The Use of the U+200D "ZERO WIDTH JOINER" (ZWJ) Character in reStructuredText Input for "Sphinx" (Technical Report SLRTR 000000)
(This technical report was prepared by the author during his spare time.)
Stefan Ram 2025
Abstract - The character U+200D "ZERO WIDTH JOINER" (ZWJ) may be employed in inputs written in the "reStructuredText" (rst) markup notation for the software documentation tool "Sphinx" in order to permit the inclusion of special characters within embedded code segments. To ensure that Sphinx's automatic line breaking continues to function correctly, two minor adjustments to Sphinx are required.
I. Introduction
The software documentation tool "Sphinx" accepts texts composed in the "reStructuredText" (rst) notation. Within paragraphs, code segments are denoted by enclosing the relevant text between pairs of grave accents (``) as illustrated in Figure 1.
Figure 1: A Code Segment within a Paragraph
|... the expression ``x[ 2 ]`` may be used ...
Such segments are, however, subject to two restrictions: - They must not begin or end with a space character (" "). - They must not contain pairs of grave accents.
II. Versions of the Software Considered
This report pertains to Sphinx, version 8.2.3.

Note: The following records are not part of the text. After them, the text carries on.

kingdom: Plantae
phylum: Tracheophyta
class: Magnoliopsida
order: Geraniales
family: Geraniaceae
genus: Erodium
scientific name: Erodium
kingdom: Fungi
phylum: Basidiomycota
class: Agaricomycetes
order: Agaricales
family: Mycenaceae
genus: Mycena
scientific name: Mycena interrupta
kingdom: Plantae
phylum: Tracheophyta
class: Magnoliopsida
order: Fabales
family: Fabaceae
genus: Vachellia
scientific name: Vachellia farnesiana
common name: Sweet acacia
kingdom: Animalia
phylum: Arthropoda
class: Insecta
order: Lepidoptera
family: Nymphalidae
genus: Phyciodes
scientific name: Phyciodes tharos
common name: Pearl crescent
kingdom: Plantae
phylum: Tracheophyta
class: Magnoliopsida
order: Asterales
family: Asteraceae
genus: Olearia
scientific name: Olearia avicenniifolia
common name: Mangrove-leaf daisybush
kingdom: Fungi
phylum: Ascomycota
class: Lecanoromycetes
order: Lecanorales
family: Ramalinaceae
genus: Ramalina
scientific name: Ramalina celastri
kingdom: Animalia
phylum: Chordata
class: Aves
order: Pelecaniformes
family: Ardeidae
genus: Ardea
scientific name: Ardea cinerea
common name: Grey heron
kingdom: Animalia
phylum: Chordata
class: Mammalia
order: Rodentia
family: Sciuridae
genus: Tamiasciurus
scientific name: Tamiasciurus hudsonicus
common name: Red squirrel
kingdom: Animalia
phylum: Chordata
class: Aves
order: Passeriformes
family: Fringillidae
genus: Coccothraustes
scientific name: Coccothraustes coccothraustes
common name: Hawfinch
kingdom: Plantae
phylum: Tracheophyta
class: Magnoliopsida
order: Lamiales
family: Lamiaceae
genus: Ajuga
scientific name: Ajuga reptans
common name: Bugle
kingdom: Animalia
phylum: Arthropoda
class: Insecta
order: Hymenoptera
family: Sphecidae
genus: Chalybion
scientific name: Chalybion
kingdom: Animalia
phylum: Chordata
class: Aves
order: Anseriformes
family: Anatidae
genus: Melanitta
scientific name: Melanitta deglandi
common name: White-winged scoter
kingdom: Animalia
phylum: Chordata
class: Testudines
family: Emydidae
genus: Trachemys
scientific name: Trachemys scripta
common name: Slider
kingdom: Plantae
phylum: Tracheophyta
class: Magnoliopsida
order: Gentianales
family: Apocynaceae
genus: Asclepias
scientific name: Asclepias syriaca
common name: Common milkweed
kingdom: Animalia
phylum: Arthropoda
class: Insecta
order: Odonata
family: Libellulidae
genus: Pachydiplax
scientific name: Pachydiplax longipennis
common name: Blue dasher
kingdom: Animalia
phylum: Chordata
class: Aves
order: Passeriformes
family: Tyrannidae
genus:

III. The U+200D ZERO WIDTH JOINER (ZWJ) Character as a Workaround
It is nevertheless possible to include a space at the beginning of an embedded code segment by prefixing it with the invisible character U+200D "ZERO WIDTH JOINER" (ZWJ). Similarly, a space may be appended to the end of such a segment by suffixing it with a ZWJ. Furthermore, a sequence of multiple grave accents within an embedded code segment can be achieved by interposing a ZWJ between the grave accents.
The ZWJ character is invisible in Sphinx's output, or it may be removed by means of post-processing if so desired.
IV. Consideration of ZWJ in Line Breaking and Word Division
Sphinx interprets a ZWJ as a character of width one and regards it as a potential break point within words. Consequently, the formatting of output text may be affected. This behavior can be modified by two changes to the Sphinx source code.
A. Adjustment of Character Width
Within the Sphinx source file "docutils\utils\__init__.py", the width of ZWJ characters should be subtracted from the total text width, so that ZWJ is not counted as a character of length one. This is accomplished by inserting the following line prior to the "return width" statement in the definition of the column_width function:
Figure 2: The line to be inserted
|width -= text.count('\u200d')
B. Adjustment of Break Point Determination
(This adjustment is likely unnecessary for ZWJ within embedded code segments, but may be required if ZWJ is used within words of running text for any reason.)
In the Sphinx source file "sphinx\writers\text.py", words should not be split at the occurrence of ZWJ within a word. To this end, the definition shown in Figure 2 may be inserted below the definition of the split function (which itself is within the definition of the _split function in the TextWrapper class). The indentation of the new col_width function should match that of the preceding split function.
Figure 3: The definition to be inserted
|def col_width(t: str) -> int: | '''for the purpose of word splitting, treat | zero-width characters just as characters | of width one.''' | width = column_width(t) | if width == 0: width = 1 | return width
The source code should further be modified such that this new col_width function is invoked in the call to "groupby" three lines below, replacing the previous use of column_width.